Non-volatile memories, such as flash memories, have become increasingly popular in recent years. A typical flash memory comprises a memory array having a large number of memory cells arranged in blocks. One of the most commonly known flash memories is the one-transistor flash memory, wherein each of the memory cells is fabricated as a field-effect transistor having a control gate and a floating gate. The floating gate is capable of holding charges and is separated from source and drain regions contained in a substrate by a layer of thin oxide (tunneling oxide). Each of the memory cells can be electrically charged by injecting electrons from the drain region through the tunneling oxide layer onto the floating gate. The charges can be removed from the floating gate by tunneling the electrons to the substrate through the tunneling oxide layer during an erase operation. Thus the data in a memory cell is determined by the presence or absence of charges in the floating gate.
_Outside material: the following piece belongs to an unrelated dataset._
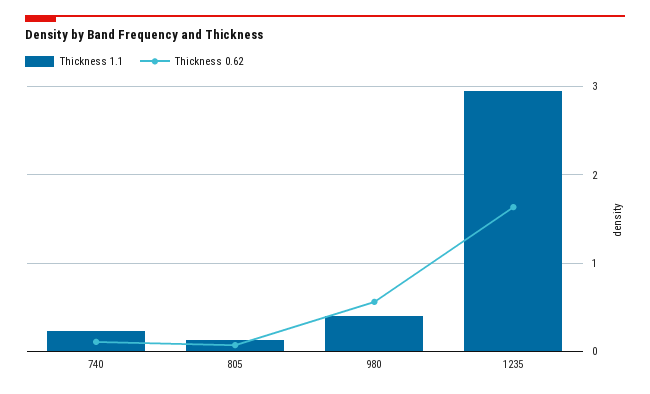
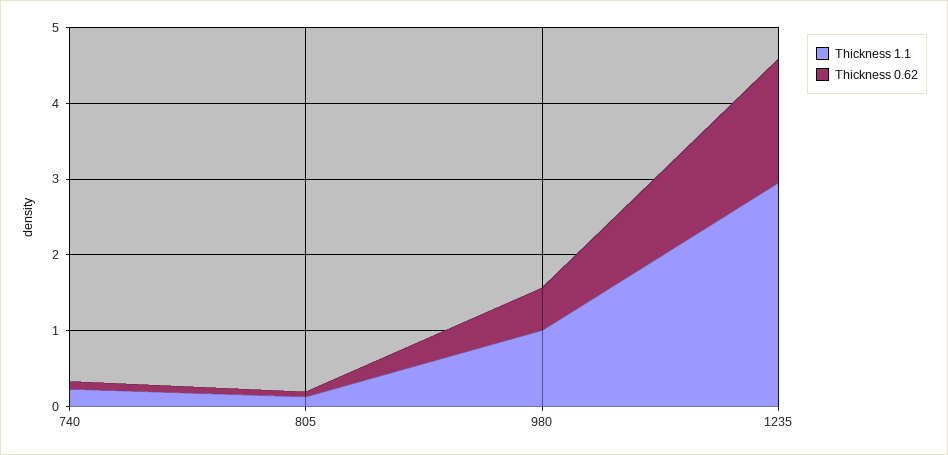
Thickness 1.1, 980: 0.4 -> 1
In current state-of-the-art non-volatile memories, high voltage (typically ranging from 9V to 20V) is typically used in cell operations (e.g., erase and program operations) in order to achieve desired memory states. Infrastructure for on-chip high voltage generation is thus essential to support the memory cell operations and has become an essential block in non-volatile memories and products. The infrastructure involves separate sets of transistors used for handling high voltages and typically requires adding at least five extra masks to a conventional CMOS technology. Therefore, the additional masks complicate process technology for non-volatile memories.
Another issue on the high-voltage infrastructure is its scalability along new generation technology. The high voltage is found un-scalable or difficult to be scaled due to the physics employed in memory cell operation. In contrast, the operating voltage for logic circuits has been continuously scaled down over the previous decades accordingly with the scaling of the minimum geometry of CMOS technology. An increasingly larger gap is observed between voltages operating the logic circuits and the memory cells. The issue is more pronounced and aggravated as CMOS technology is scaled beyond 0.25 μm generation. As a result, a larger overhead, in terms of the area occupied by high voltage circuitry, is often seen in newer generation memory products (in both stand-alone and embedded non-volatile memory products). The scaling limit on high voltage circuitry further imposes constraints on the scaling of the minimum feature size for high-voltage transistors. Often, the same sets of design rules for high-voltage transistors are used from one generation of products to the next. Furthermore, the high voltage operation introduces more issues in product functionality and reliability area.
U.S. Pat. No. 6,958,513 discusses a flash memory cell capable of operating under low operation voltages, for example, as low as about 5 volts. The structure of the flash memory cell is illustrated in FIG. 1, which includes a floating gate 2 formed in a well region 4, a control gate 6 over floating gate 2, and a top poly gate 8 over control gate 6. Top poly gate 8 and control gate 6 are separated by a first insulator 10, and control gate 6 and floating gate 2 are separated by a second insulator 12. In a program operation, a negative bias is applied to top poly gate 8 with respect to control gate 6, and thus electrons are injected into control gate 6 from top poly gate 8. The second insulator 12 has a conduction band level lower than the energy level of the electrons, and thus at least a portion of the electrons are ballistic-injected into floating gate 2. In an erase operation, a positive bias voltage is applied to top poly gate 8 with respect to control gate 6, and holes are injected into control gate 6 from top poly gate 8. Second insulator 12 has a valence band level lower than the energy level of the holes, and thus at least a portion of the holes are ballistic-injected into floating gate 2. The operation voltages of the above-discussed flash memory cell are far lower than other commonly used flash memory cells.
The above-discussed structure, however, involves complicated trench and poly formation processes. In addition, the erase operation may involve the injection of hot holes that can cause damage to the substrate over time. New methods and structures are thus needed to solve these problems.